Page images and extracted text:
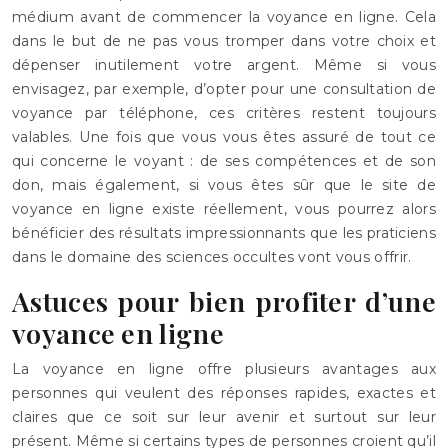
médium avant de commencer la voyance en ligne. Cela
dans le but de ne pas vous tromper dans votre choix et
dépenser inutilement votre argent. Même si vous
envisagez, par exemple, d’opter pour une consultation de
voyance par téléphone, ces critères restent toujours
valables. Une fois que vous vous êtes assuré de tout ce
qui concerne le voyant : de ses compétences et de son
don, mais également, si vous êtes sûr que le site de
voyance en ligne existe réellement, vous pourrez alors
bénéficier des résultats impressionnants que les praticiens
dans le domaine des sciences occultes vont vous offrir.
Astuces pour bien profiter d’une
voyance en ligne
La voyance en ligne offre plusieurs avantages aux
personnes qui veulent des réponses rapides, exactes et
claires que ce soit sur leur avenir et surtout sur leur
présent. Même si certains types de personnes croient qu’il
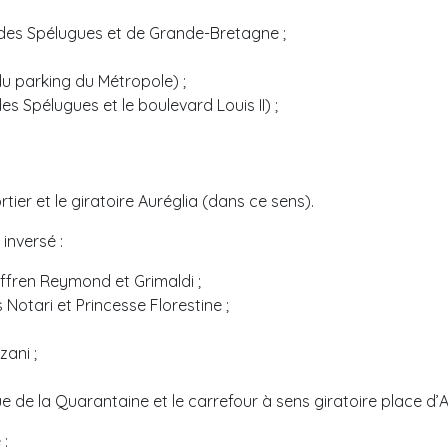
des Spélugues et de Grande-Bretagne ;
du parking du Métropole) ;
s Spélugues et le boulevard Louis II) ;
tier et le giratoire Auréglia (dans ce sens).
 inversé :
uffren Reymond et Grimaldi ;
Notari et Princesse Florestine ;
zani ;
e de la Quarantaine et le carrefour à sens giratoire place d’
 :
...
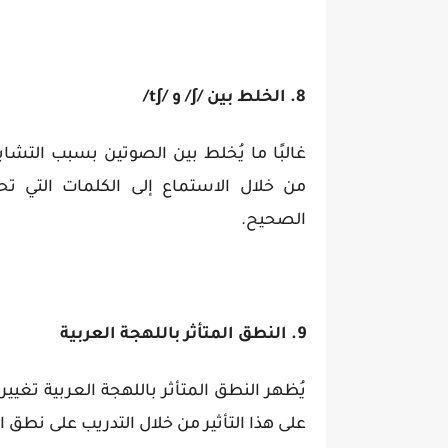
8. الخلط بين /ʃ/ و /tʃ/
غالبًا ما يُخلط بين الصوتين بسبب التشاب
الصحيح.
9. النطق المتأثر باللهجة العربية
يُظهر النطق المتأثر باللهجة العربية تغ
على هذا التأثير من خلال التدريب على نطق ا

## What is being asked
Lines to set down from above: the line with "médium avant de", the line with "bénéficier des résultats", and every line between, each exactly as written.

## Answer to this problem
médium avant de commencer la voyance en ligne. Cela
dans le but de ne pas vous tromper dans votre choix et
dépenser inutilement votre argent. Même si vous
envisagez, par exemple, d’opter pour une consultation de
voyance par téléphone, ces critères restent toujours
valables. Une fois que vous vous êtes assuré de tout ce
qui concerne le voyant : de ses compétences et de son
don, mais également, si vous êtes sûr que le site de
voyance en ligne existe réellement, vous pourrez alors
bénéficier des résultats impressionnants que les praticiens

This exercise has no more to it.